Today, after multiple surgeries and hundreds of hours of rehabilitation, Aubrey is doing things her parents once worried would not be possible. Aubrey walks, runs and now even dances.

“It feels like it was all a bad dream. Even now it still doesn’t feel like it really happened,” said Lauren Scaletta, Aubrey’s mom. “I remember right after she got out of the hospital, I was running an errand and I saw a little girl in a dance leotard with her mom, and it struck me that we might never be able to do things like that again. So just being here and watching her do the things she loves makes me constantly say, ‘She’s incredible.’”

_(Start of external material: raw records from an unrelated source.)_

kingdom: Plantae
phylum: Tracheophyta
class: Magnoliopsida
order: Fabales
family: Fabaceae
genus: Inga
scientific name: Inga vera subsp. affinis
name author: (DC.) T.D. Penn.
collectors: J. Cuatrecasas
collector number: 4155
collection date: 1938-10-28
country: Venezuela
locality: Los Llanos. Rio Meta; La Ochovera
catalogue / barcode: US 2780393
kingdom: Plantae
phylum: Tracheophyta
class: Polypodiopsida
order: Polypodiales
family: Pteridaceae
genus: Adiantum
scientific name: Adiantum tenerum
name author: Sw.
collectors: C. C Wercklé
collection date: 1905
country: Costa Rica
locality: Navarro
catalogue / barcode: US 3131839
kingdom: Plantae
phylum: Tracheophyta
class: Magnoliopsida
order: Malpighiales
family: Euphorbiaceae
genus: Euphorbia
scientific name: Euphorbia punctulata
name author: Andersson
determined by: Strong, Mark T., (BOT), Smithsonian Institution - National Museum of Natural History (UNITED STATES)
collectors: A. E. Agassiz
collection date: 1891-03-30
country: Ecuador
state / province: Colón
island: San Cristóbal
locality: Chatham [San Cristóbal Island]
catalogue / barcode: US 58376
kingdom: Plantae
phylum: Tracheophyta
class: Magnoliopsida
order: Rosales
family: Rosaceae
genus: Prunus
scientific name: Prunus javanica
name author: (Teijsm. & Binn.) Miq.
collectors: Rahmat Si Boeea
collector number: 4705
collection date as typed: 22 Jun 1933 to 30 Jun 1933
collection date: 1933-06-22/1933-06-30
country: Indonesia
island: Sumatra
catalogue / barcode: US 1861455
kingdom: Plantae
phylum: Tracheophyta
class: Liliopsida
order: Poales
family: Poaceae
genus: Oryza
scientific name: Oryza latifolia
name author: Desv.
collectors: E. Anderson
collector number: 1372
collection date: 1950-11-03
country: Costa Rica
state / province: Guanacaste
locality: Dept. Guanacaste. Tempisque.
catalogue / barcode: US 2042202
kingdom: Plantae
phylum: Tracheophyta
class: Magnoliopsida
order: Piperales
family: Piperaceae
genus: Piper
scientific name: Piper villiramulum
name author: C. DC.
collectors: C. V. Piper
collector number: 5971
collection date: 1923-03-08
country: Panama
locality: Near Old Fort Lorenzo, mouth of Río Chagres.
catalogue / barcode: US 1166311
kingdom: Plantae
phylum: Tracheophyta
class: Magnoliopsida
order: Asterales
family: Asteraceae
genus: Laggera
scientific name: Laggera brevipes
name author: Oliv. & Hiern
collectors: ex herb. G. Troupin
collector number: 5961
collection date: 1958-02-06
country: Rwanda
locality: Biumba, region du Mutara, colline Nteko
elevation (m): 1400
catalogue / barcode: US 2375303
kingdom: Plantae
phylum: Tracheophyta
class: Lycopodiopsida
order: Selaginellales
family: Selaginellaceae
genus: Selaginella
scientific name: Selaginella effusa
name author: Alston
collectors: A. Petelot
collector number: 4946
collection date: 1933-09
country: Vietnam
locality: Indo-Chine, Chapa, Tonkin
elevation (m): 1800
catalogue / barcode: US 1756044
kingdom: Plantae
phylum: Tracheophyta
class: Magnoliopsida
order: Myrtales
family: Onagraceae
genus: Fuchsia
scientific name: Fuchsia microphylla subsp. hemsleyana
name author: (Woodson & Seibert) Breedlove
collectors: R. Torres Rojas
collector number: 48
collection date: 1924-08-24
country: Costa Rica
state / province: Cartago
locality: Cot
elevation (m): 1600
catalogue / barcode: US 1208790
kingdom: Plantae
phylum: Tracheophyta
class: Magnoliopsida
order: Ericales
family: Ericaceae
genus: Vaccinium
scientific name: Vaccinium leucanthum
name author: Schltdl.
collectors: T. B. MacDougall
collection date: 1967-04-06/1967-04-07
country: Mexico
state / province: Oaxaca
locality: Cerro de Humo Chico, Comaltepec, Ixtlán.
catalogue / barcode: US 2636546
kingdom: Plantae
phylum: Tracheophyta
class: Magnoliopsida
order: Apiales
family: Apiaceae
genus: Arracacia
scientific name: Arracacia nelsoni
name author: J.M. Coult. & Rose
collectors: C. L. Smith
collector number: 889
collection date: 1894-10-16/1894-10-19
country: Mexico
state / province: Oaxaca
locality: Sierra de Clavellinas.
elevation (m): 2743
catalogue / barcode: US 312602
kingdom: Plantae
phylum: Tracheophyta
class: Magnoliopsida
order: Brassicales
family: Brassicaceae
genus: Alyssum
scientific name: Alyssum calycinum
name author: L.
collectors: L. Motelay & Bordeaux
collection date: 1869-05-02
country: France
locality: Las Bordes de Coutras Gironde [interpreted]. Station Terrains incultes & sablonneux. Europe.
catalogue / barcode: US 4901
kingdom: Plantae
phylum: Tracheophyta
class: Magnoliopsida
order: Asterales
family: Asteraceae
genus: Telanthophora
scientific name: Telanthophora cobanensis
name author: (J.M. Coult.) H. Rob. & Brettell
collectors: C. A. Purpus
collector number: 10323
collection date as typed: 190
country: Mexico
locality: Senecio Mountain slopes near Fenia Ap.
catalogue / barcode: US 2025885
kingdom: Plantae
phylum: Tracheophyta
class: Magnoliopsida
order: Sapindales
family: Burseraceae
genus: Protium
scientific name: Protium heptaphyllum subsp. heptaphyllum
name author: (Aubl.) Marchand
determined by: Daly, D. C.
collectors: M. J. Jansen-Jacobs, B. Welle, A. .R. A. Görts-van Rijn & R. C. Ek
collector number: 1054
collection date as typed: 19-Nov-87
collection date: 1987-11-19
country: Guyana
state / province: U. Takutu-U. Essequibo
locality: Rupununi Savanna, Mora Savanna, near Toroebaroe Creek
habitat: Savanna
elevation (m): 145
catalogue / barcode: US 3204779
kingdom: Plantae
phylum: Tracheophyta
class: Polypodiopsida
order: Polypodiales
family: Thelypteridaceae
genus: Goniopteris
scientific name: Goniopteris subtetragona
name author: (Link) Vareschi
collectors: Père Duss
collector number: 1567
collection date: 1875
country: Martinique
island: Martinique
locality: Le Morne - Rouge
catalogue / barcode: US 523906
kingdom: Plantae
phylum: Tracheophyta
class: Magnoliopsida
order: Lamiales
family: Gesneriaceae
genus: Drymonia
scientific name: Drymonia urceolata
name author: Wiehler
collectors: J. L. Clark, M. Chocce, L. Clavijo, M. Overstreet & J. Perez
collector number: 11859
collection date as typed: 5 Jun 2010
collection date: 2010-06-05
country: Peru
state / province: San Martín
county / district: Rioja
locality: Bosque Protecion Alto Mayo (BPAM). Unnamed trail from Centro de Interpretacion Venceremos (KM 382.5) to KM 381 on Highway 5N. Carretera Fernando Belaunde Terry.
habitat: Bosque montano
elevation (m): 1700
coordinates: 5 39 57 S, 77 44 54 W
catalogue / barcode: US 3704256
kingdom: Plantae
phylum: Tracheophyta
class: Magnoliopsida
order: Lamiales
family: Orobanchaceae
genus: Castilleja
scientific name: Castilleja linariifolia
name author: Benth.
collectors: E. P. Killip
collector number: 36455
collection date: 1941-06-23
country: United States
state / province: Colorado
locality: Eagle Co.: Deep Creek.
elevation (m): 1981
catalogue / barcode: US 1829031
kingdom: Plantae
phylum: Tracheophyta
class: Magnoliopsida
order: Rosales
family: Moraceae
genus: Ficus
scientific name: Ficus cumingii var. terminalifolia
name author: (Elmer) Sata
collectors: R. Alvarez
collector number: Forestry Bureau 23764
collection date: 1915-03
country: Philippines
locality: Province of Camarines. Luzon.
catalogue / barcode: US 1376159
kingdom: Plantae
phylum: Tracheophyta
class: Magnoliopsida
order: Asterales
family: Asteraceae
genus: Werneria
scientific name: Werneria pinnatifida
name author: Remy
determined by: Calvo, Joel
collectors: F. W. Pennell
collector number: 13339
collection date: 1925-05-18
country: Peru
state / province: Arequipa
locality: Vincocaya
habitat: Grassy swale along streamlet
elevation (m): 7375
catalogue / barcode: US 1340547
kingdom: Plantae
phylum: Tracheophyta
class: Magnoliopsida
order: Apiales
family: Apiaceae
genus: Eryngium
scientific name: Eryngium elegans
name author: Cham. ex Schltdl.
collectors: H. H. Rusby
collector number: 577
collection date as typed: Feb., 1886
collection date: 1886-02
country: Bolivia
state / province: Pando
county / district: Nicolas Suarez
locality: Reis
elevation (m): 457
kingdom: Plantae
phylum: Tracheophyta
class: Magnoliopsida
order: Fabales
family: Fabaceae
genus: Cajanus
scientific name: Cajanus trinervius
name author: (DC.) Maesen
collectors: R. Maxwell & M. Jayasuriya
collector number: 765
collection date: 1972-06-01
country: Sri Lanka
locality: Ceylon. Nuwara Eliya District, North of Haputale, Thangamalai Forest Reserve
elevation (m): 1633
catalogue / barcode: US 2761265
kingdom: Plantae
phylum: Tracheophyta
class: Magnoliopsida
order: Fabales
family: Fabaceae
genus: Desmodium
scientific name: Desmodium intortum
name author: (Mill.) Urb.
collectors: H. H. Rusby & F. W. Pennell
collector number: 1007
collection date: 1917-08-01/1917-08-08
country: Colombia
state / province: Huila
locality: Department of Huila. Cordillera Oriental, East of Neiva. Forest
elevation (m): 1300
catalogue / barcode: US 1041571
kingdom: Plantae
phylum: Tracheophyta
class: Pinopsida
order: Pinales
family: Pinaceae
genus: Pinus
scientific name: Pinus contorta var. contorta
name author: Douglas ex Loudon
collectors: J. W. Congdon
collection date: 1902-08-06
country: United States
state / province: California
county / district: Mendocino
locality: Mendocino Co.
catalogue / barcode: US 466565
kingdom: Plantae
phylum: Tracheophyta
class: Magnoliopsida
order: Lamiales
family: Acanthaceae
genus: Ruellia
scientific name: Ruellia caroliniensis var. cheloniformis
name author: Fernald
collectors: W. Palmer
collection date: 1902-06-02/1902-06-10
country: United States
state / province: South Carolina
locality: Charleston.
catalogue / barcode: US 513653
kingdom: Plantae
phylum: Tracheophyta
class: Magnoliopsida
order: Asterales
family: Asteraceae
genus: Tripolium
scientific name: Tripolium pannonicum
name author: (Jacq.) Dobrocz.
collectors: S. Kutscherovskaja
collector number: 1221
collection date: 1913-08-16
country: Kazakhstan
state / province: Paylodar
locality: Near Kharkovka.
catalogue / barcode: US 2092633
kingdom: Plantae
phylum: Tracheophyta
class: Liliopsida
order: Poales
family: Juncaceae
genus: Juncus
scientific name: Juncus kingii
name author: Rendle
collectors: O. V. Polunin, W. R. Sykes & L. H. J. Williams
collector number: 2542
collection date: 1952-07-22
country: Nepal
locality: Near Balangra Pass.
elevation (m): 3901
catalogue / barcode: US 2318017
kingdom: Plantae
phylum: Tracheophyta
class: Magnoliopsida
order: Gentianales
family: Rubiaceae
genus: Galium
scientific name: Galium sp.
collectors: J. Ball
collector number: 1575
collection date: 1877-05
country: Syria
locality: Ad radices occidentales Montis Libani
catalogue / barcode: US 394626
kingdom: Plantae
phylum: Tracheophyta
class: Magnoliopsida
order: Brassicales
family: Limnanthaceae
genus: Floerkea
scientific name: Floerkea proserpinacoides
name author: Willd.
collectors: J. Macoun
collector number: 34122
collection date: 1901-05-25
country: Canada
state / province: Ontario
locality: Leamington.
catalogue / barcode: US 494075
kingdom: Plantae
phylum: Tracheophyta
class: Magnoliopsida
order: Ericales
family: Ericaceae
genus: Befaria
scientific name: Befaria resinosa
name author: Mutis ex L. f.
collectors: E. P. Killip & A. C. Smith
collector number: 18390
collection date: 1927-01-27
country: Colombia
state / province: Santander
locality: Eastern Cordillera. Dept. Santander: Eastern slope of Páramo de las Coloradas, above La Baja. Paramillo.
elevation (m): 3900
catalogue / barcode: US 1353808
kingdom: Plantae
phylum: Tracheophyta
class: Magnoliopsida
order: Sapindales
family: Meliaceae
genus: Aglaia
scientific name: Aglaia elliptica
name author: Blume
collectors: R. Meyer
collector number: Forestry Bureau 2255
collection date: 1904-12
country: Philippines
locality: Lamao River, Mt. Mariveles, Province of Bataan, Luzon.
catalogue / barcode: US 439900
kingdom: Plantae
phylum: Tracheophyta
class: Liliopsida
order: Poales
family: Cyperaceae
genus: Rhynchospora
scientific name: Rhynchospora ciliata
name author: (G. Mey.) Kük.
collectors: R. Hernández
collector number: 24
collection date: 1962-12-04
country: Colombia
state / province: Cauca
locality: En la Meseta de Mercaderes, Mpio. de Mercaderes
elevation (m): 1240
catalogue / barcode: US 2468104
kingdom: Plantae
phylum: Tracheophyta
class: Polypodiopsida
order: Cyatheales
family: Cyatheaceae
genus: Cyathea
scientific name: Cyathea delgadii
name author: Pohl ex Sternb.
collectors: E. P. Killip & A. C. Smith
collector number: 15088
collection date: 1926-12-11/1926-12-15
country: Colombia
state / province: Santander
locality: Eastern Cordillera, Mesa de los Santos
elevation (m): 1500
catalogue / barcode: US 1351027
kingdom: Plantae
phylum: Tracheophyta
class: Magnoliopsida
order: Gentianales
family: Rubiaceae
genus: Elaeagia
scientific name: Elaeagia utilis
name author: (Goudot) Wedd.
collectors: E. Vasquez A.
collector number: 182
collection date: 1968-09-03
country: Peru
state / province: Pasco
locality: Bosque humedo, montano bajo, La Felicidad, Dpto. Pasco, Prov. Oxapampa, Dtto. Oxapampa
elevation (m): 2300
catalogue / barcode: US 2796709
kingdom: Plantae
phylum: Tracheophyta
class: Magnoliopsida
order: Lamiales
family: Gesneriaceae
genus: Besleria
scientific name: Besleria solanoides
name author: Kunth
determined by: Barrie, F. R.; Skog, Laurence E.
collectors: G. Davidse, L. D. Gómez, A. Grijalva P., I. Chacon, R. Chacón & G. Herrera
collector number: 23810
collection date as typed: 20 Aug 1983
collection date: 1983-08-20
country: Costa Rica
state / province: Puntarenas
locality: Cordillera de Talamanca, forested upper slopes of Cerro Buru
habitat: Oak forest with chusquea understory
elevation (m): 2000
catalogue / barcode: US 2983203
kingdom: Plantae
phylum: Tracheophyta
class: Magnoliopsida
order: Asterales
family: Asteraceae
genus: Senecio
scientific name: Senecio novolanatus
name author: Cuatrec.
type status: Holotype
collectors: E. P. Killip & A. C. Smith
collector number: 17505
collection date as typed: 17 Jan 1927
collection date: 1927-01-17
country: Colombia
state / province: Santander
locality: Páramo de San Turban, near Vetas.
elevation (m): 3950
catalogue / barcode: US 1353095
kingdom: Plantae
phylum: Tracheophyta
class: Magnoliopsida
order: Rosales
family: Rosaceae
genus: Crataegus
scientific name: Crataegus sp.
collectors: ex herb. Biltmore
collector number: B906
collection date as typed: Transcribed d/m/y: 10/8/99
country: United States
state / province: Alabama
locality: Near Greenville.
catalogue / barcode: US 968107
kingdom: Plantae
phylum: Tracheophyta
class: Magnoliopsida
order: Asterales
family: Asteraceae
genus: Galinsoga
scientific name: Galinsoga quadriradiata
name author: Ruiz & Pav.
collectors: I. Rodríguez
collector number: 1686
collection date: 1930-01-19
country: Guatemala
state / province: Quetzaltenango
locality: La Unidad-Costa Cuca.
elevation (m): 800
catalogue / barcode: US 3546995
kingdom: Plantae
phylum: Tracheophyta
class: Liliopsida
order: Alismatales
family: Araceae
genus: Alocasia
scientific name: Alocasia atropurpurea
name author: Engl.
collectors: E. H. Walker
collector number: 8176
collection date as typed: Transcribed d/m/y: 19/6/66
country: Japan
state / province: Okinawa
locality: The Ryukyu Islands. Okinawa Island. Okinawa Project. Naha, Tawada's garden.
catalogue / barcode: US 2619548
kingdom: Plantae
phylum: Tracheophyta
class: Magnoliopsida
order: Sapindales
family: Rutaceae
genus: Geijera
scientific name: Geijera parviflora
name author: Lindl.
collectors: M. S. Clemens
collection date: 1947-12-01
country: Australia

The weekend of Dec. 9, Aubrey performed alongside her sister, Grayson, in The Nutcracker. Not only was this a special moment for Aubrey, but for her sister as well. The accident, of course, was an incredibly traumatic experience for the entire family, and one they’re all still recovering from. Grayson, in particular, has been deeply impacted. She and Aubrey are very close, and both have been dancing since the age of three, but Grayson chose not to participate in ballet this summer, not wanting to return without Aubrey. Now, they are able to take the stage together.

“She is definitely a performer. She is a little ham. To see her back in her element, it’s unreal,” said Daniel Scaletta, Aubrey’s father. “She’s been dancing around the house for weeks in preparation, making us play the Nutcracker on TV so she can watch it. She’s probably the only 7-year-old that prefers the Nutcracker ballet to regular Christmas music.”

Dr. Apel says Aubrey’s treatment and recovery is ongoing and that he and the rest of the team at Carilion Clinic will help her along as her legs heal and grow. However, Aubrey’s parents don’t expect anything to slow her down, saying she always finds a way to achieve everything she sets her mind to.